When Less is More: Experimental Evidence on Information Delivery During India's Demonetization
100 Pages Posted: 21 May 2018 Last revised: 3 Jan 2022
Date Written: May 10, 2019
How should information be disseminated to large populations? The options include broadcasting (e.g., via mass media) and informing a small number of "seeds" who then spread the message. While it may seem natural to try to reach the maximum number of people from the beginning, we show, theoretically and experimentally, that when incentives to seek information are endogenous, this is not necessarily true.

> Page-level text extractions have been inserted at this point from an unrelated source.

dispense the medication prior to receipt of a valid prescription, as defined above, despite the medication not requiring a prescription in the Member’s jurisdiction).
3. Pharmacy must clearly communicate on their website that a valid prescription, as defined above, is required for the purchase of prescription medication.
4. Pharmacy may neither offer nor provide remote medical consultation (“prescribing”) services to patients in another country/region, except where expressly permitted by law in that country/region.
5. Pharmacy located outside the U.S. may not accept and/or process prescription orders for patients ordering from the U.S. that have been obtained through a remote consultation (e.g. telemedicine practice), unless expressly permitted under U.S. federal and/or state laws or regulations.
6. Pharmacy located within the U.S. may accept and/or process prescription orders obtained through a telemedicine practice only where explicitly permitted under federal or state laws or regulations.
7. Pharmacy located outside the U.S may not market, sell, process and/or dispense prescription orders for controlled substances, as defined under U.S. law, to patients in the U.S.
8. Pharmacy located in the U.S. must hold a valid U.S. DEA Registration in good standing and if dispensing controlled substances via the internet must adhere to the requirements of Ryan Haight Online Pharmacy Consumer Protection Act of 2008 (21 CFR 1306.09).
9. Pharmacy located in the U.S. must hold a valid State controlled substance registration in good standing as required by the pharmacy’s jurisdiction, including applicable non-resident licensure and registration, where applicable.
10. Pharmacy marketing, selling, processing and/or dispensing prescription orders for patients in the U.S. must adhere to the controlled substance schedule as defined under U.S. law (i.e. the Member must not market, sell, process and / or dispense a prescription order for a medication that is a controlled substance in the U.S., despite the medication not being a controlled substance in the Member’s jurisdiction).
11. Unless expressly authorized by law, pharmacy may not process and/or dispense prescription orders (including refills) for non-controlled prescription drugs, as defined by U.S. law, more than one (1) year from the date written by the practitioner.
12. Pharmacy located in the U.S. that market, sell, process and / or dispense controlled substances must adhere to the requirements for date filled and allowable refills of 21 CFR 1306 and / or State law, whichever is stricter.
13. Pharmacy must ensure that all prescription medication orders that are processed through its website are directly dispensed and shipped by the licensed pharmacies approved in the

In a field experiment during the 2016 Indian demonetization, we varied how information about the policy was delivered to villages along three dimensions: how many people were initially informed (i.e., broadcasting versus seeding); whether the identities of the initially informed were made common knowledge; and number of facts delivered (2 versus 24). The quality of information aggregation is measured in three ways: the volume of conversations about demonetization, the level of knowledge about demonetization rules, and the likelihood of making the correct choice in a strongly incentivized decision where understanding the rules is key. Under common knowledge, seeding dominates broadcasting. Moreover, common knowledge makes seeding more effective but broadcast less so. These comparisons hold for all three outcomes and underscore the importance of the incentive to engage in social learning. Using data on differential behavior across different ability categories, we interpret our results via a model of image concerns, and also consider several alternative explanations.